If an environment variable is not set, the value resolves to an empty string (""). This will typically surface as a clear error when the pipeline tries to connect to storage — e.g., abfss://domain@.dfs.core.windows.net (missing account name).


Contract Listing

List which contracts belong to this system. Set active: false to disable a contract without deleting it.

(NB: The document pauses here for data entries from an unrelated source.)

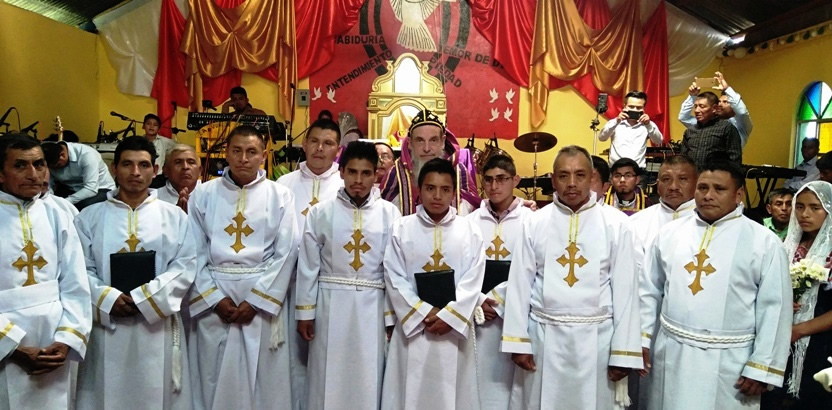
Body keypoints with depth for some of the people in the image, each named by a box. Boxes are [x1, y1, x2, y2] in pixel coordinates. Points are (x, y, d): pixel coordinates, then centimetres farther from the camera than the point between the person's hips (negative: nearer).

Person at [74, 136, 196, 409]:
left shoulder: (174, 216, 5)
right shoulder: (90, 217, 7)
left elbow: (185, 266, -3)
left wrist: (143, 298, -12)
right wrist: (109, 299, -15)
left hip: (158, 327, 0)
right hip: (106, 326, 0)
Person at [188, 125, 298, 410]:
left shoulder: (280, 196, 2)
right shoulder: (203, 195, 4)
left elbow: (286, 253, -3)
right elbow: (194, 252, 1)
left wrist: (255, 300, -9)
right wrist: (215, 299, -8)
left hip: (264, 298, -1)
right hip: (212, 298, 1)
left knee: (263, 381, 5)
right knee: (214, 380, 7)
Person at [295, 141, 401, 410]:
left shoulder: (389, 213, -2)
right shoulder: (321, 212, 0)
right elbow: (308, 265, 3)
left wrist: (391, 316, 0)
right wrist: (305, 312, 2)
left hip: (372, 306, 0)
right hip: (331, 304, 0)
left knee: (368, 381, 7)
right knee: (328, 379, 8)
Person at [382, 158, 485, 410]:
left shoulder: (470, 231, 2)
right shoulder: (402, 229, 1)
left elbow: (473, 282, -3)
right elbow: (394, 279, -3)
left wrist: (448, 316, -12)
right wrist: (424, 314, -11)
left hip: (454, 327, 0)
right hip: (412, 325, 0)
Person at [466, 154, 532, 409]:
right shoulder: (471, 221, 6)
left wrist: (497, 301, -10)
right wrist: (479, 301, -9)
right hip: (478, 314, 2)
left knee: (511, 380, 4)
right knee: (480, 379, 7)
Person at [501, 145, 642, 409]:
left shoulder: (616, 224, -2)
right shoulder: (534, 223, 0)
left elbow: (625, 288, -1)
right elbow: (519, 284, 1)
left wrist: (623, 351, -3)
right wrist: (518, 342, -2)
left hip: (596, 338, 0)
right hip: (543, 336, 1)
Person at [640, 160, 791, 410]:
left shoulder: (764, 242, -5)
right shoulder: (669, 233, 3)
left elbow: (774, 309, -6)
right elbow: (648, 291, 9)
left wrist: (761, 367, -8)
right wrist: (642, 339, 6)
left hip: (729, 362, -3)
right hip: (671, 354, 3)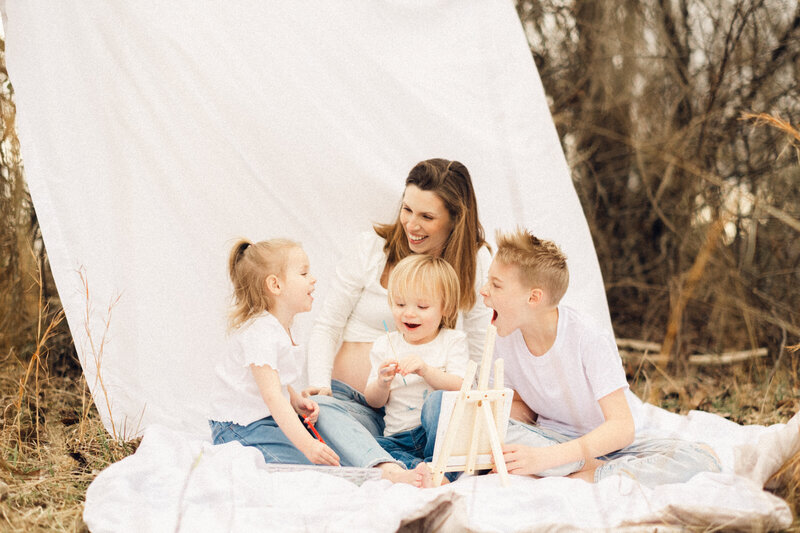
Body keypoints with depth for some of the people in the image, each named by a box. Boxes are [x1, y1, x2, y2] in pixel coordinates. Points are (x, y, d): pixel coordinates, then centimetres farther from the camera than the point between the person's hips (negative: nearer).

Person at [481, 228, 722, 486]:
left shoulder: (590, 339, -23)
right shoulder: (505, 339, -8)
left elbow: (622, 428, -27)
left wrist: (545, 458, -38)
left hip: (604, 444, -3)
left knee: (700, 458, -30)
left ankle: (579, 479, -29)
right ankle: (592, 469, -23)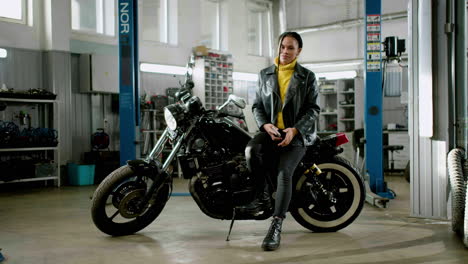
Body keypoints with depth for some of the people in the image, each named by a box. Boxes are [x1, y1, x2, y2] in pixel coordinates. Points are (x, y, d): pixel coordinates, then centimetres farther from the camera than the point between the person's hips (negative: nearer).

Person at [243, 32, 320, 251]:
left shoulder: (307, 77, 7)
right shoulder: (265, 75, 14)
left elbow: (313, 109, 0)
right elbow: (257, 106, 10)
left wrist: (294, 130, -16)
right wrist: (266, 125, -11)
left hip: (297, 133, -2)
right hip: (270, 130, 2)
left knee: (284, 172, -26)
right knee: (251, 151, -32)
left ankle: (276, 227, -27)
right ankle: (261, 196, -11)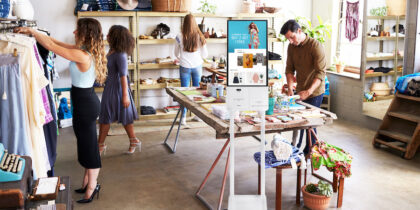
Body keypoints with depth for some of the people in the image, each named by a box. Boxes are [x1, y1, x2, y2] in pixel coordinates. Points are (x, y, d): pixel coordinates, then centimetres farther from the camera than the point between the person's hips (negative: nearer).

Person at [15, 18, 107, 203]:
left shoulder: (82, 55, -24)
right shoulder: (86, 51, 5)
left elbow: (51, 46, -17)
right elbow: (57, 43, 13)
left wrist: (32, 31, -4)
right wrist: (35, 33, 10)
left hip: (85, 104, -10)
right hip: (87, 100, 10)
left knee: (89, 146, 2)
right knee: (86, 144, 19)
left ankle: (91, 186, 16)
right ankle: (88, 181, 32)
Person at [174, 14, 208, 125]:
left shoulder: (179, 37, -9)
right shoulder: (200, 37, -6)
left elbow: (176, 54, 5)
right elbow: (205, 55, 3)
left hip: (185, 67, -1)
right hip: (197, 66, 1)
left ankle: (183, 118, 7)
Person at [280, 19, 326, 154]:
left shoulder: (315, 46, -19)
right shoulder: (291, 47, 1)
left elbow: (321, 72, -23)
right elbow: (289, 69, 5)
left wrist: (309, 91, -32)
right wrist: (290, 88, -9)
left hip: (314, 91, -6)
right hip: (300, 90, 6)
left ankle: (309, 152, 14)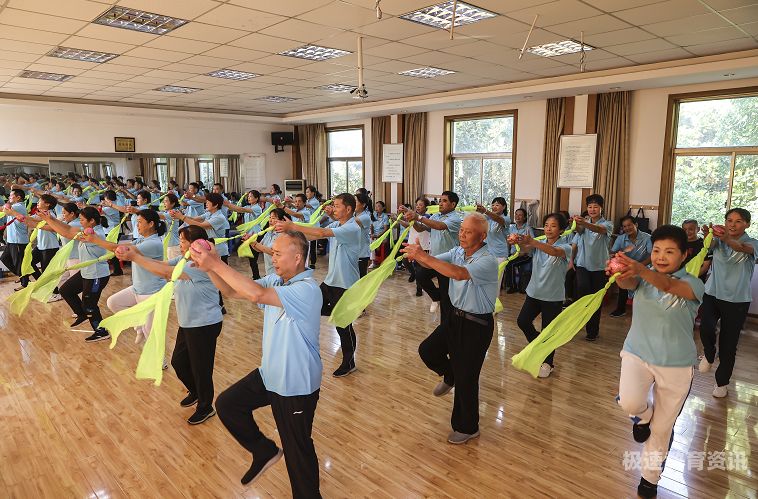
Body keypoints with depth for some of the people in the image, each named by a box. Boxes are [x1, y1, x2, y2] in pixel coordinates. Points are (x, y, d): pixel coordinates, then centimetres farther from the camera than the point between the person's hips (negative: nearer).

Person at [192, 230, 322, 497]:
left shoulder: (307, 289, -27)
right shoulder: (275, 280, 0)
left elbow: (257, 294, -40)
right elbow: (233, 291, 0)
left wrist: (217, 264, -34)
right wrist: (210, 267, -17)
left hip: (296, 384, -8)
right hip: (269, 373, 8)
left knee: (297, 450, 7)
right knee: (227, 404, 12)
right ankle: (265, 452, 28)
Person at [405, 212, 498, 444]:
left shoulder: (487, 261, -23)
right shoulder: (457, 251, 1)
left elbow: (459, 273, -39)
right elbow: (431, 263, -5)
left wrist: (422, 256, -38)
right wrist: (417, 254, -29)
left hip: (477, 324, -7)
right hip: (454, 316, 7)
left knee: (466, 379, 4)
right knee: (427, 350, 2)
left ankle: (467, 428, 26)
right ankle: (450, 376, 34)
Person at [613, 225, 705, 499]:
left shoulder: (692, 284, -11)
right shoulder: (644, 277, -3)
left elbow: (668, 285, -36)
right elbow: (628, 283, -28)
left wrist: (640, 269, -56)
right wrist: (621, 274, -53)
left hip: (677, 365, -1)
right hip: (637, 353, 1)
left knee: (662, 428, 11)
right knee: (630, 403, -26)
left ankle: (651, 476, 37)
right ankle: (643, 415, 13)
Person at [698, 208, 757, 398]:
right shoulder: (719, 240, 4)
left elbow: (743, 248, -28)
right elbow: (710, 245, -21)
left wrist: (726, 239, -52)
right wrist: (708, 236, -46)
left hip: (737, 299, -1)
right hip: (712, 293, 1)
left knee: (728, 344, 6)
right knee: (706, 328, -25)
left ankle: (722, 382, 28)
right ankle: (709, 355, 9)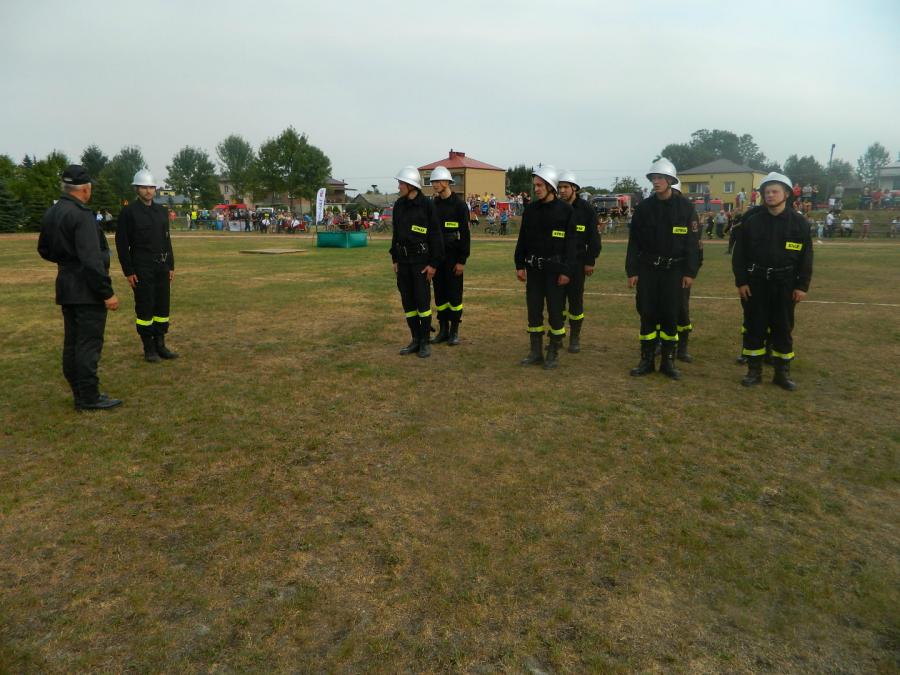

Example: Contract registry

contracts:
  - path: bronze/events_v1.0.yaml
    entity: events
    layer: bronze
    active: true

  - path: silver/sessions_v1.0.yaml
    entity: sessions
    layer: silver
    active: true

  - path: gold/dim_users_v1.0.yaml
    entity: dim_users
    layer: gold
    active: false    # Disabled — won't run in pipeline

External Sources (Cross-Domain Lineage)

When your domain consumes tables from another domain's pipeline, declare them here so the DAG shows the full data lineage across teams.

Why this matters: Without this, your data lineage stops at your domain boundary. With it, you can trace data from its origin all the way through to your final dashboard — even across team boundaries.

Example: Cross-domain source declaration

external_sources:
  - name: "silver_crm_customers"
    catalog_path: "catalog.silver.crm_customers"
    source_domain: "sales/crm"
    consumed_by: ["gold_customer_360"]

External nodes appear in the DAG with dashed borders. LakeLogic does not orchestrate the external pipeline — this is metadata-only for lineage tracking.